For most cases, a precision of 9 or less will suffice, which means DECIMAL
will only take up 5 bytes. However, if more is required, the following sizes will apply:
Precision | Size |
---|---|
1-9 | 5 bytes |
10-19 | 9 bytes |
20-28 | 13 bytes |
29-38 | 17 bytes |
It may be tempting to consider the FLOAT
or REAL
types as well, since they can store a precision of 7 digits in 4 bytes and 15 digits in 8 bytes. However, it is integral to remember that these types are floating point numerics and thus contain approximate values. Unless floating point numbers are a specific requirement, using these types can lead to rounding issues and are certainly not worth the risk for space savings.
Strings and VARCHARs
Another easy way to slim down a database is choosing the right character data type format. NVARCHAR
and NCHAR
store Unicode data, and are thus must-haves for storing any multilingual or localized data. Conversely, VARCHAR
and CHAR
store non-Unicode data and only take 1 byte for every 2 bytes that NVARCHAR
takes up. This can effectively cut a table's size in half if it is comprised mostly of a large string column, like a comment or note field.
So, a simple "Hello" in NVARCHAR
will be 10 bytes but only 5 in VARCHAR
. The difference can be huge for not only performance, but also storage, when strings are properly typed.
Use Multiple Databases
While each individual database has a size restriction, the number of databases in an instance is not limited any more than other versions. This leaves room to partition data horizontally or vertically into several databases.
Horizontal Partitioning
Horizontal partitioning refers to slicing data by putting rows into different tables (and databases, in this case). The tables in each database will be the same, but contain different sets of data based on a logical grouping, like location.
If a database contains data for all customers across the United States, but the data exceeds 10GB, an option would be to create databases for regions, i.e. Northwest, Northeast, etc. and split the data across them.

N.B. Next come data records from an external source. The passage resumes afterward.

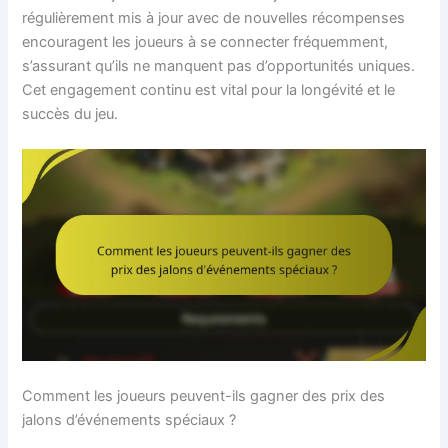
régulièrement mis à jour avec de nouvelles récompenses
encouragent les joueurs à se connecter fréquemment,
s’assurant qu’ils ne manquent pas d’opportunités uniques.
Cet engagement continu est vital pour la longévité et le
succès du jeu.
Comment les joueurs peuvent-ils gagner des prix des
jalons d’événements spéciaux ?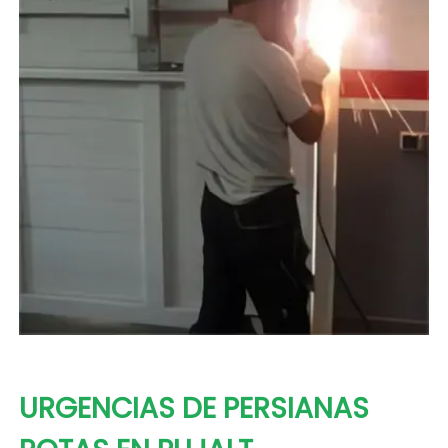
URGENCIAS DE PERSIANAS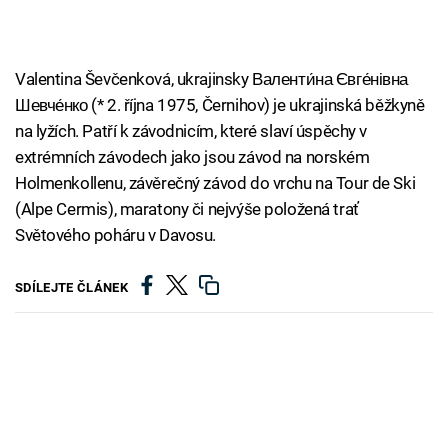
Valentina Ševčenková, ukrajinsky Валенти́на Євге́нівна
Шевче́нко (* 2. října 1975, Černihov) je ukrajinská běžkyně
na lyžích. Patří k závodnicím, které slaví úspěchy v
extrémních závodech jako jsou závod na norském
Holmenkollenu, závěrečný závod do vrchu na Tour de Ski
(Alpe Cermis), maratony či nejvýše položená trať
Světového poháru v Davosu.
SDÍLEJTE ČLÁNEK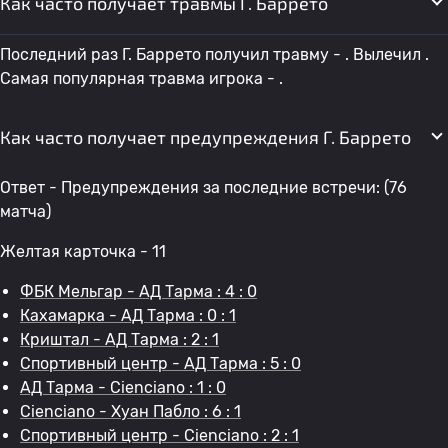
Как часто получает травмы Г. Баррето
Последний раз Г. Баррето получил травму - . Вылечил .
Самая популярная травма игрока - .
Как часто получает предупреждения Г. Баррето
Ответ - Предупреждения за последние встречи: (76
матча)
Желтая карточка - 11
ФБК Мельгар - АД Тарма : 4 : 0
Кахамарка - АД Тарма : 0 : 1
Криштал - АД Тарма : 2 : 1
Спортивный центр - АД Тарма : 5 : 0
АД Тарма - Cienciano : 1 : 0
Cienciano - Хуан Пабло : 6 : 1
Спортивный центр - Cienciano : 2 : 1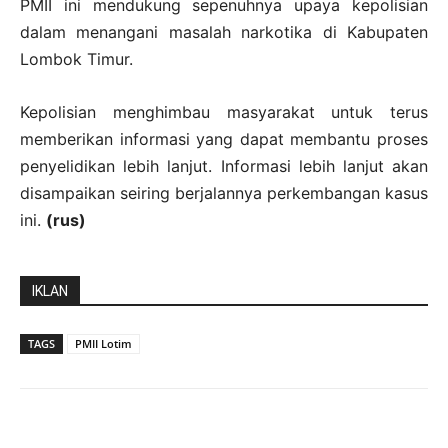
PMII ini mendukung sepenuhnya upaya kepolisian
dalam menangani masalah narkotika di Kabupaten
Lombok Timur.
Kepolisian menghimbau masyarakat untuk terus
memberikan informasi yang dapat membantu proses
penyelidikan lebih lanjut. Informasi lebih lanjut akan
disampaikan seiring berjalannya perkembangan kasus
ini.
(rus)
IKLAN
TAGS
PMII Lotim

The downside to this approach is that there are now N number of identical databases to manage when it comes to upgrades, maintenance, and backups.
Vertical Partitioning
In this context, vertical partitioning can be used to describe storing different columns and tables in different databases, as opposed to storing rows in different databases. By utilizing cross-database queries, tables in different databases can be queried and manipulated in almost the exact same way as if they were in the same database.
If an application had a lot of static reference data, i.e. data points on every city and town in the US, those tables could be stored in another database to separate the storage costs of that data from interfering with the actual customer data in the primary database.

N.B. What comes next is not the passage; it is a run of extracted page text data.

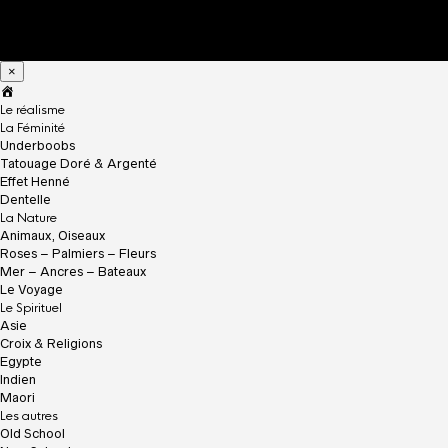
×
A
c
Le réalisme
c
La Féminité
u
Underboobs
e
Tatouage Doré & Argenté
i
Effet Henné
l
Dentelle
La Nature
Animaux, Oiseaux
Roses – Palmiers – Fleurs
Mer – Ancres – Bateaux
Le Voyage
Le Spirituel
Asie
Croix & Religions
Egypte
Indien
Maori
Les autres
Old School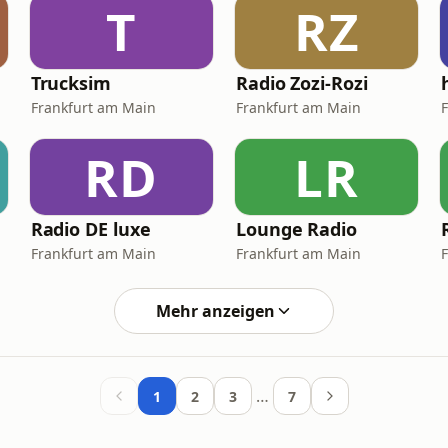
T
RZ
Trucksim
Radio Zozi-Rozi
Frankfurt am Main
Frankfurt am Main
RD
LR
Radio DE luxe
Lounge Radio
Frankfurt am Main
Frankfurt am Main
Mehr anzeigen
…
1
2
3
7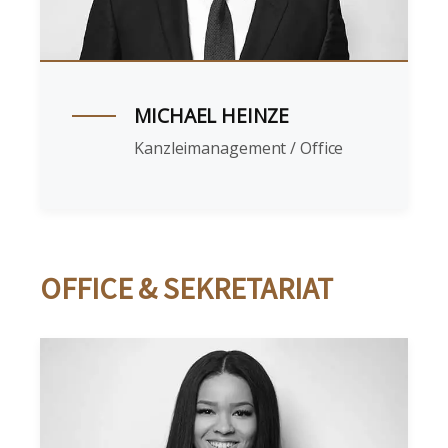
MICHAEL HEINZE
Kanzleimanagement / Office
OFFICE & SEKRETARIAT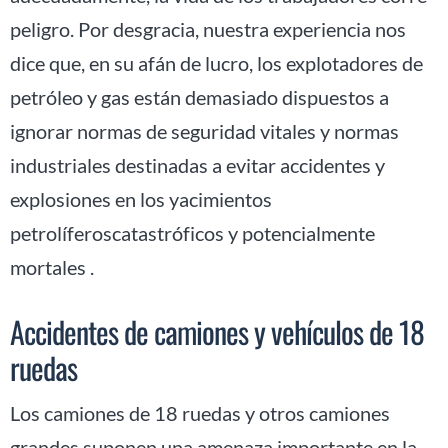
peligro. Por desgracia, nuestra experiencia nos
dice que, en su afán de lucro, los explotadores de
petróleo y gas están demasiado dispuestos a
ignorar normas de seguridad vitales y normas
industriales destinadas a evitar accidentes y
explosiones en los yacimientos
petrolíferoscatastróficos y potencialmente
mortales .
Accidentes de camiones y vehículos de 18
ruedas
Los camiones de 18 ruedas y otros camiones
grandes suponen una amenaza importante en la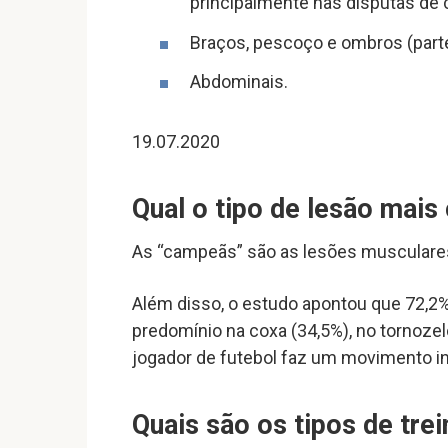
principalmente nas disputas de 
Braços, pescoço e ombros (parte
Abdominais.
19.07.2020
Qual o tipo de lesão mai
As “campeãs” são as lesões musculares
Além disso, o estudo apontou que 72,2
predomínio na coxa (34,5%), no tornozel
jogador de futebol faz um movimento i
Quais são os tipos de tre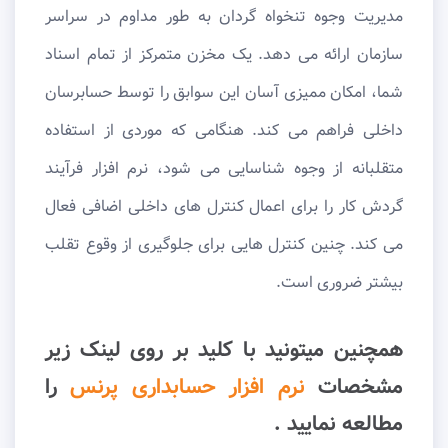
مدیریت وجوه تنخواه گردان به طور مداوم در سراسر
سازمان ارائه می دهد. یک مخزن متمرکز از تمام اسناد
شما، امکان ممیزی آسان این سوابق را توسط حسابرسان
داخلی فراهم می کند. هنگامی که موردی از استفاده
متقلبانه از وجوه شناسایی می شود، نرم افزار فرآیند
گردش کار را برای اعمال کنترل های داخلی اضافی فعال
می کند. چنین کنترل هایی برای جلوگیری از وقوع تقلب
بیشتر ضروری است.
همچنین میتونید با کلید بر روی لینک زیر
مشخصات
نرم افزار حسابداری پرنس
را
مطالعه نمایید .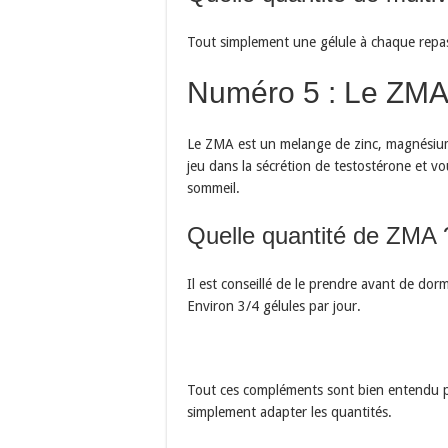
Tout simplement une gélule à chaque repas à
Numéro 5 : Le ZM
Le ZMA est un melange de zinc, magnésium e
jeu dans la sécrétion de testostérone et v
sommeil.
Quelle quantité de ZMA 
Il est conseillé de le prendre avant de dormir
Environ 3/4 gélules par jour.
Tout ces compléments sont bien entendu p
simplement adapter les quantités.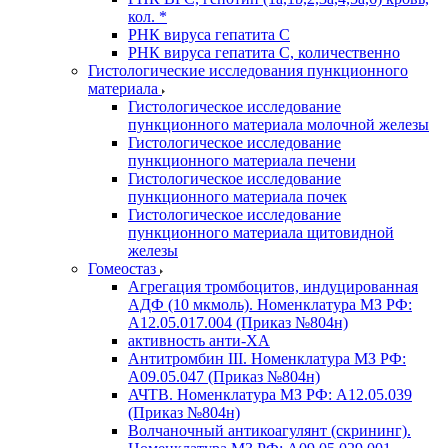
кол. *
РНК вируса гепатита C
РНК вируса гепатита C, количественно
Гистологические исследования пункционного
материала
Гистологическое исследование
пункционного материала молочной железы
Гистологическое исследование
пункционного материала печени
Гистологическое исследование
пункционного материала почек
Гистологическое исследование
пункционного материала щитовидной
железы
Гомеостаз
Агрегация тромбоцитов, индуцированная
АДФ (10 мкмоль). Номенклатура МЗ РФ:
A12.05.017.004 (Приказ №804н)
активность анти-ХА
Антитромбин III. Номенклатура МЗ РФ:
A09.05.047 (Приказ №804н)
АЧТВ. Номенклатура МЗ РФ: A12.05.039
(Приказ №804н)
Волчаночный антикоагулянт (скрининг).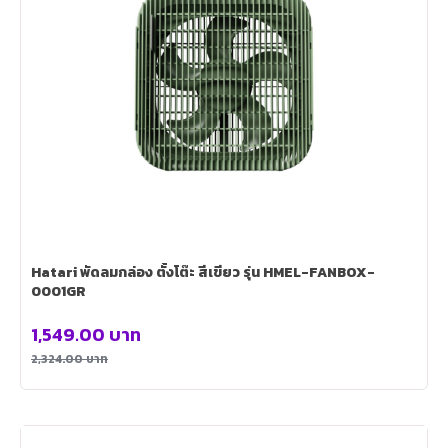
Hatari พัดลมกล่อง ตั้งโต๊ะ สีเขียว รุ่น HMEL-FANBOX-
0001GR
1,549.00
บาท
2,324.00
บาท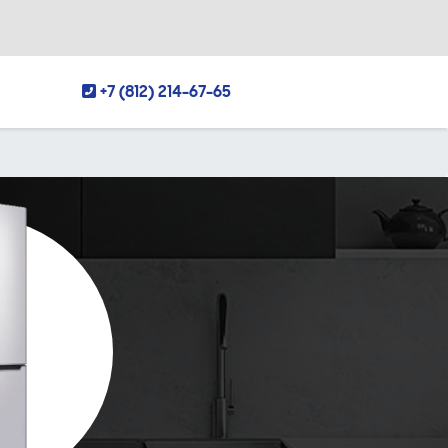
+7 (812) 214-67-65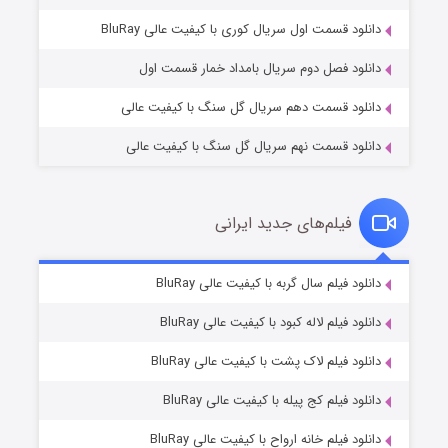
1 (زیرنویس)
قسمت
منتشر شد
دانلود قسمت اول سریال کوری با کیفیت عالی BluRay
دانلود فصل دوم سریال بامداد خمار قسمت اول
دانلود قسمت دهم سریال گل سنگ با کیفیت عالی
دانلود قسمت نهم سریال گل سنگ با کیفیت عالی
فیلم‌های جدید ایرانی
تد لاسو فصل ۴
6 (زیرنویس)
دانلود فیلم سال گربه با کیفیت عالی BluRay
قسمت
منتشر شد
دانلود فیلم لاله کبود با کیفیت عالی BluRay
دانلود فیلم لاک پشت با کیفیت عالی BluRay
دانلود فیلم کج‌ پیله با کیفیت عالی BluRay
دانلود فیلم خانه ارواح با کیفیت عالی BluRay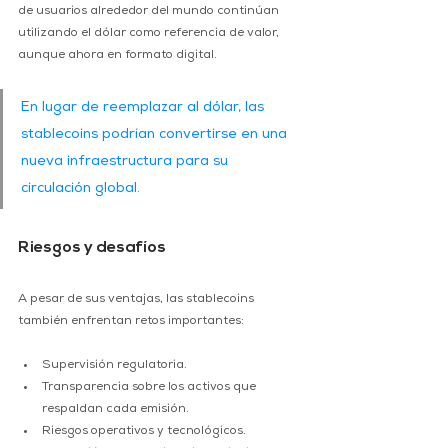
de usuarios alrededor del mundo continúan 
utilizando el dólar como referencia de valor, 
aunque ahora en formato digital. 
En lugar de reemplazar al dólar, las 
stablecoins podrían convertirse en una 
nueva infraestructura para su 
circulación global. 
Riesgos y desafíos
A pesar de sus ventajas, las stablecoins 
también enfrentan retos importantes: 
Supervisión regulatoria. 
Transparencia sobre los activos que 
respaldan cada emisión. 
Riesgos operativos y tecnológicos. 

Normalize, Normalize, Normalize
Normalization is a huge topic, but it isn't often talked about today in terms of storage benefits, due to the low cost of disk space.

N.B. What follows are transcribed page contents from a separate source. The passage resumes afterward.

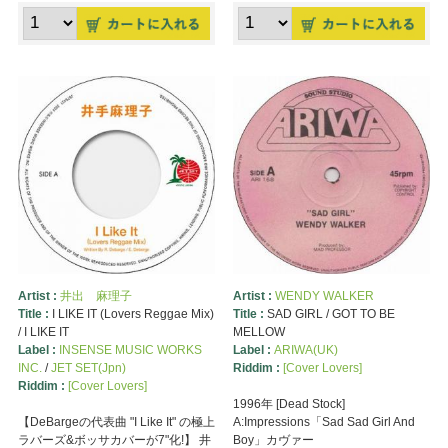
Artist :
井出 麻理子
Artist :
WENDY WALKER
Title :
I LIKE IT (Lovers Reggae Mix)
Title :
SAD GIRL / GOT TO BE
/ I LIKE IT
MELLOW
Label :
INSENSE MUSIC WORKS
Label :
ARIWA(UK)
INC.
/
JET SET(Jpn)
Riddim :
[Cover Lovers]
Riddim :
[Cover Lovers]
1996年 [Dead Stock]
【DeBargeの代表曲 "I Like It" の極上
A:Impressions「Sad Sad Girl And
ラバーズ&ボッサカバーが7"化!】 井
Boy」カヴァー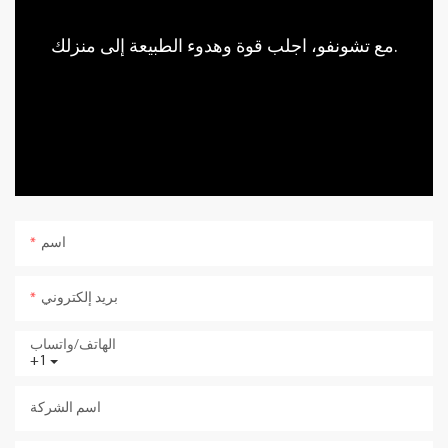
مع تشونفو، اجلب قوة وهدوء الطبيعة إلى منزلك.
اسم
بريد إلكتروني
الهاتف/واتساب
+1
اسم الشركة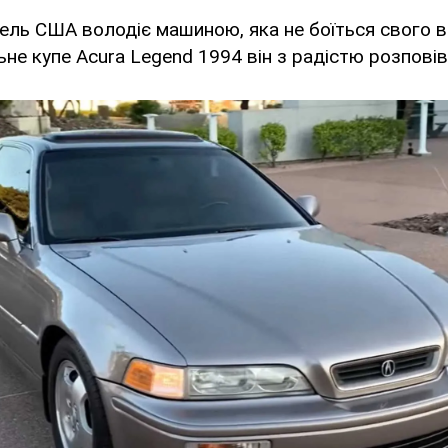
ель США володіє машиною, яка не боїться свого в
ьне купе Acura Legend 1994 він з радістю розпові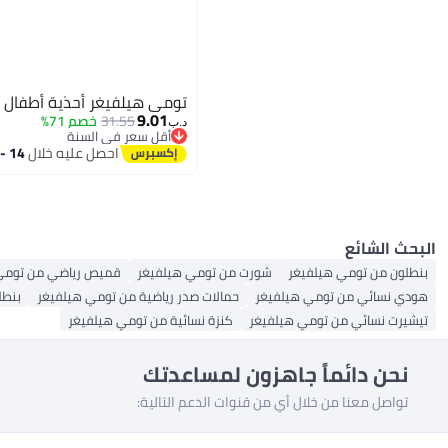
تومي هيلفيغر أحذية أطفال 
9.01
31.55
خصم 71%
د.ب‏
أقل سعر في السنة
أقل سعر في السنة
احصل عليه خلال
14 - 15 اغسطس
البحث الشائع
بنطلون من تومي هيلفيغر
شورت من تومي هيلفيغر
قميص رياضي من تومي
هودي نسائي من تومي هيلفيغر
حمالات صدر رياضية من تومي هيلفيغر
بنطل
تيشيرت نسائي من تومي هيلفيغر
كنزة نسائية من تومي هيلفيغر
نحن دائماً جاهزون لمساعدتك
تواصل معنا من خلال أي من قنوات الدعم التالية:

Proper normalization data can greatly reduce the redundancy of data. Often the most redundant data are of the string variety and thus can have a significant impact on the overall size of a database when not properly normalized. Aiming for the third normal form is a reasonable goal to achieve most of the size-related benefits that normal forms can offer.
Since there are always exceptions as to when normalized data or denormalized data is most beneficial, it will depend on the case at hand, but defaulting to normalizing data is generally a good strategy.